It seems that all the gains are at the point between the upstream server and the CDN node. It has to send fewer packets for the entire page. However, I'm not sure this isn't pretty much as efficient as a large TCP window. Of course, I'm not the one whose job it is to worry about these things, so take this with a grain of salt.

kokey · on July 2, 2012

I've noticed that using bzip, cranked up to it's max level, is really effective for compressing dynamic HTML. I've managed to achieve what I suspect is comparable to Railgun by simply having this compression applied on a multiplexed TCP tunnel in rather large blocks, so that packets from multiple sessions are compressed together. It worked really well, it enabled me to offer reasonable fast content delivery to clients with servers on small leased lines in Africa. I found it a hard service to sell, it takes a lot of explaining ;-)

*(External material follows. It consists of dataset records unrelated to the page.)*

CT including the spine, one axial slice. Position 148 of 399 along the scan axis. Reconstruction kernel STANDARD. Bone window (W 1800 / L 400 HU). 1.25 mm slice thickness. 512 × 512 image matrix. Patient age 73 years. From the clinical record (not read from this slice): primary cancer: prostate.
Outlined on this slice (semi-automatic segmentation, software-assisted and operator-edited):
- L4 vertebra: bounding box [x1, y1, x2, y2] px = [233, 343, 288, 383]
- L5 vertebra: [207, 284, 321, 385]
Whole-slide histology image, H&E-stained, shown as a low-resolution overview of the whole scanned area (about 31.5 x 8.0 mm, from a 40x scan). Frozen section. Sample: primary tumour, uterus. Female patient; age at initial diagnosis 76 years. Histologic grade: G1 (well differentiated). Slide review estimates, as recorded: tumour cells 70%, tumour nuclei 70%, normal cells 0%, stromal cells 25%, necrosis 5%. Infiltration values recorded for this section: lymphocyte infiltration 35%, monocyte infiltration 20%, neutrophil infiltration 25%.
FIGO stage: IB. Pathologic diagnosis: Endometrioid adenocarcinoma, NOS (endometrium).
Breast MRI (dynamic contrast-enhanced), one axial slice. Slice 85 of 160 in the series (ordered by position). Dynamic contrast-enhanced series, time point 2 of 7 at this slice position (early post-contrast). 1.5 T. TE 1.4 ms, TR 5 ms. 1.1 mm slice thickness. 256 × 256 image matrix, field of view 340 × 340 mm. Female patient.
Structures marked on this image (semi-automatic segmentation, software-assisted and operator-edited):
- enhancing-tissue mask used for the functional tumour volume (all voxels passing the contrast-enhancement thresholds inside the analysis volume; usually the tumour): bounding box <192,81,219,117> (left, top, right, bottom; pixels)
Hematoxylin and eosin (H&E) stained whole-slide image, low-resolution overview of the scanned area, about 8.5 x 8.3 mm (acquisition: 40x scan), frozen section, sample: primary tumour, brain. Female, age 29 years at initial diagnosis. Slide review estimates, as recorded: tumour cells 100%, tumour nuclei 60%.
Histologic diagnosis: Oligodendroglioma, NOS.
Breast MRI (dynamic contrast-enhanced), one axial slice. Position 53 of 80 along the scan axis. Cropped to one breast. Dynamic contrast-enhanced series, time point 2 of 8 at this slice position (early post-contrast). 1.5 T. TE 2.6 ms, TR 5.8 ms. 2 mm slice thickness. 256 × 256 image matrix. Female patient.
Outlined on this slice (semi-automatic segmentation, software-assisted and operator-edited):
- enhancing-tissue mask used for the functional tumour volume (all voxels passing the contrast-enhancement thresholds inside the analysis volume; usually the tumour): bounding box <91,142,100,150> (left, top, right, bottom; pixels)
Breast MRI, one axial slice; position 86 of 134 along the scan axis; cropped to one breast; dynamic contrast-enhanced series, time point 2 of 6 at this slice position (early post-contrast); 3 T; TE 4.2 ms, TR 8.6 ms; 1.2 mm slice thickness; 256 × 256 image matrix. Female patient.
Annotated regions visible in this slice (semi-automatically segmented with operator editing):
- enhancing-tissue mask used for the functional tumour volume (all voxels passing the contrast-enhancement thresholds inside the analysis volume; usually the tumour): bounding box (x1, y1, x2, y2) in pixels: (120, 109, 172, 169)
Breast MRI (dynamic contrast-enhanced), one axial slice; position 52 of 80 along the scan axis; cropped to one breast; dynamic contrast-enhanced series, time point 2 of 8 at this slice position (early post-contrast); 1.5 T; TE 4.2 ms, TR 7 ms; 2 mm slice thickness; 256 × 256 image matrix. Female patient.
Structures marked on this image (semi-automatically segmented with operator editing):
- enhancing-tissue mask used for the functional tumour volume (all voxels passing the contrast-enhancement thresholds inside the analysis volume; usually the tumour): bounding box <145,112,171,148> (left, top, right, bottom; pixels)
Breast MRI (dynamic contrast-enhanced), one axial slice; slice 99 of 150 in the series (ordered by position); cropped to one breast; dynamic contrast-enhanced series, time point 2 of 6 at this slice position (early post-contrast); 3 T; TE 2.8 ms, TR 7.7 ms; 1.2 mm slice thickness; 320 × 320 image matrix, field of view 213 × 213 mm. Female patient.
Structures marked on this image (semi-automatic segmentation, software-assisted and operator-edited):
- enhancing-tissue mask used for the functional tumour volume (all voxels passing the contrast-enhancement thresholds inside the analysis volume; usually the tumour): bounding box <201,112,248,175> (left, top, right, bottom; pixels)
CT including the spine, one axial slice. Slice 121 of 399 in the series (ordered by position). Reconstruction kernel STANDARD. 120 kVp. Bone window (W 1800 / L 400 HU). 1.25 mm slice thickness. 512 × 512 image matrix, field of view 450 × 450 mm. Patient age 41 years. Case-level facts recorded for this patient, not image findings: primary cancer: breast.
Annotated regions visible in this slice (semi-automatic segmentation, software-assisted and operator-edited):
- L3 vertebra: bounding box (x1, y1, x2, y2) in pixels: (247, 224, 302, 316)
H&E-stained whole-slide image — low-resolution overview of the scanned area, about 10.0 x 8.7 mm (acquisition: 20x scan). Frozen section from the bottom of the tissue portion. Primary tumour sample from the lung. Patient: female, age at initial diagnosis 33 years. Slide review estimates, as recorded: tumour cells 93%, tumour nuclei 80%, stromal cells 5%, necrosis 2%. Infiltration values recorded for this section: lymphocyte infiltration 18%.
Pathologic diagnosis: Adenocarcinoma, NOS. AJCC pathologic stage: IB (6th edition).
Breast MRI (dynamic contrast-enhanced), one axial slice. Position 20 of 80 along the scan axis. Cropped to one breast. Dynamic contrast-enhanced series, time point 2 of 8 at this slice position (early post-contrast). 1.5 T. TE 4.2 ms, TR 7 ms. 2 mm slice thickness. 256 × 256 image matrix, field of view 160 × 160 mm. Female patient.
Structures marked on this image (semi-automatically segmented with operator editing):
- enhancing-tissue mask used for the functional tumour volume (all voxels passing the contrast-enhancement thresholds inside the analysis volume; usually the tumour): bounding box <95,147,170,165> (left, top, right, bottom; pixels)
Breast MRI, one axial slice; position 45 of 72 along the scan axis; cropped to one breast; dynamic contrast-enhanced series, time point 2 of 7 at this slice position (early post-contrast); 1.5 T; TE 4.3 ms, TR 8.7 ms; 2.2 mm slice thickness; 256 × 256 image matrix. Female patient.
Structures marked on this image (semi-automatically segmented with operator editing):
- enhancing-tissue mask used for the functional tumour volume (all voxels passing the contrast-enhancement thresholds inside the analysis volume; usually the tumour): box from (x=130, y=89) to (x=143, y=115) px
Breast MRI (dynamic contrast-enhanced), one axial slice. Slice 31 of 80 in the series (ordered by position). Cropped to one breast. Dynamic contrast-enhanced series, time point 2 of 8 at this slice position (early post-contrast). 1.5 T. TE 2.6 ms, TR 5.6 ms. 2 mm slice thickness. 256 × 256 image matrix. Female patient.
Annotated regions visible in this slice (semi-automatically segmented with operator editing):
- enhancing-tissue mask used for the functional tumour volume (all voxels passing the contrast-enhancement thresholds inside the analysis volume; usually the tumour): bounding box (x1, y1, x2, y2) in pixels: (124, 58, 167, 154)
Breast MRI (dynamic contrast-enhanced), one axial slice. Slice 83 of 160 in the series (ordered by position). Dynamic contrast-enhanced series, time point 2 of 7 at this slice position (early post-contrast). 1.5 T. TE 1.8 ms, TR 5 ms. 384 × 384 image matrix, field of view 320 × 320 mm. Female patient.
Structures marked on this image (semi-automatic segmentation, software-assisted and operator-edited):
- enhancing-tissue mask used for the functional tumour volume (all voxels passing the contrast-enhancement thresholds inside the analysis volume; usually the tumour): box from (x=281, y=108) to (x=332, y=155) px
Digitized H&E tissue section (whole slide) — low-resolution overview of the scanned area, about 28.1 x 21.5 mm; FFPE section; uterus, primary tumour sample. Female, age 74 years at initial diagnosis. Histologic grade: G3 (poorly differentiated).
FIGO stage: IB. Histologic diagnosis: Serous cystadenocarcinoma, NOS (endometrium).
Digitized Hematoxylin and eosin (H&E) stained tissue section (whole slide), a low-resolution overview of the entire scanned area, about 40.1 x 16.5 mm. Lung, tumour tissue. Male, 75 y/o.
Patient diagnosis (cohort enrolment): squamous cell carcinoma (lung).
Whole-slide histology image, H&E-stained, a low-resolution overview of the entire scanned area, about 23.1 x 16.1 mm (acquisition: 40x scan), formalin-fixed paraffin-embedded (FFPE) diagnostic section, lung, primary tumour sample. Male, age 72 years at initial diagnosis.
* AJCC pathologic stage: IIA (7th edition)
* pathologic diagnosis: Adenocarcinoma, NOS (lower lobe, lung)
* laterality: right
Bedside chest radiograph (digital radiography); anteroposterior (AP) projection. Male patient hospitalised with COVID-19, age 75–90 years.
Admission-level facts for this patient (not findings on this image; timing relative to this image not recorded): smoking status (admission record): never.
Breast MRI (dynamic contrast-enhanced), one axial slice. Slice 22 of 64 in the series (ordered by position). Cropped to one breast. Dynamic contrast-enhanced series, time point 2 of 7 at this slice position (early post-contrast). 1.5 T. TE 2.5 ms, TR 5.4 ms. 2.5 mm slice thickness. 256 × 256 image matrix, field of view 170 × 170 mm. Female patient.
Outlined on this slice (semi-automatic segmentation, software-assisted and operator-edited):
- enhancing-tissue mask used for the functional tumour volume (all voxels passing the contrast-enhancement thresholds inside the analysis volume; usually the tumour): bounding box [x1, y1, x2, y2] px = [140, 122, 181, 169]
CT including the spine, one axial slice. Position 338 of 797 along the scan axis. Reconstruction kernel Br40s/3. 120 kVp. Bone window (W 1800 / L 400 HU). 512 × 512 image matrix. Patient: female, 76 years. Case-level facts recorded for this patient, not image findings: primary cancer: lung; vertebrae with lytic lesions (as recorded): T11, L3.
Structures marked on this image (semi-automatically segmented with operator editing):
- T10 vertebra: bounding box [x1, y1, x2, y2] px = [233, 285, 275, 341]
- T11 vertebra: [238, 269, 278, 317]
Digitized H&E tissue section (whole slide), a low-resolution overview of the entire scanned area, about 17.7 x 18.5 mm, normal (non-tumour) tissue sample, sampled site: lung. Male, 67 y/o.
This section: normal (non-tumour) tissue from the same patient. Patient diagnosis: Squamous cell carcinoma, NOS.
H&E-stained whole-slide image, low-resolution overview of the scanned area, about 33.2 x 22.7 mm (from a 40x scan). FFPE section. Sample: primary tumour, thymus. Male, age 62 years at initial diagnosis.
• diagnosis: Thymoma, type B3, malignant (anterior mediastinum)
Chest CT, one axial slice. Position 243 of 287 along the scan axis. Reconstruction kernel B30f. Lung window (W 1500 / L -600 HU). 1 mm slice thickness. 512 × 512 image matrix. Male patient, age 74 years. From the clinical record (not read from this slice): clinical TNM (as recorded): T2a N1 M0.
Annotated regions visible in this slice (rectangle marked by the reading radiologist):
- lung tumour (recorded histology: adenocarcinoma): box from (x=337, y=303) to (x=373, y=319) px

jacques_chester · on July 2, 2012

If understand this correctly:

1. You install "Railgun" on your publishing web server

2. It pushes deltas of your webpage to CloudFlare

3. Who then update their cache of your webpage across their CDN.

It seems as though folk are starting to see that in most environments caching ought to be driven by POSTs, not GETs + timeouts.

nkurz · on July 2, 2012

I don't think there's any push involved:

Each end of the Railgun link keeps track of the last version of a web page that's been requested. When a new request comes in for a page that Railgun has already seen, only the changes are sent across the link. The listener component make an HTTP request to the real, origin web server for the uncacheable page, makes a comparison with the stored version and sends across the differences. The sender then reconstructs the page from its cache and the difference sent by the other side.

I take this to mean that there are two chained proxies, each proxying pages on a per-user basis. Since the upstream server-side proxy knows what the downstream client-side proxy has cached, it can send a very efficient shorthand describing how the page has changed without having to resend the information that's already been sent.

I think it's a smart good approach. So long as the origin-proxy is inside the datacenter, it clearly would save a lot on data charges. But I'm surprised the speedup is as much as JGC reports since you still have to pass the full page over the last-mile to user. I would have thought that was the slowest link. Is the core internet so congested that this is not the case? I'm presuming the data center and the origin server have very good throughput, and that even a very short message would have the same latency.

jgrahamc · on July 2, 2012

The numbers I'm reporting here are for the speed of download across Railgun and across HTTP between the origin server and a CloudFlare data center. Not the final download time to the end user.

The issue with the end user number is deciding on what to report. We are currently rolling out a very large system for monitoring timing throughout our network and will be able (later this year) to report on actual end user timings to see how much Railgun makes a difference. Our goal (as usual) is to improve the end user experience because that makes our customers (publishers) happy. Railgun is one small part of improving overall web performance.

nkurz · on July 2, 2012

Not the final download time to the end user.

OK. Still a useful measure, but a less dramatic one.

The issue with the end user number is deciding on what to report.

I would think that time to show a slightly changed page after a "refresh" or "reload" would be appropriate. What are the other choices?

For pages that are frequently accessed the deltas are often so small that they fit inside a single TCP packet, and because the connection between the two parts of Railgun is kept active problems with TCP connection time and slow start are eliminated.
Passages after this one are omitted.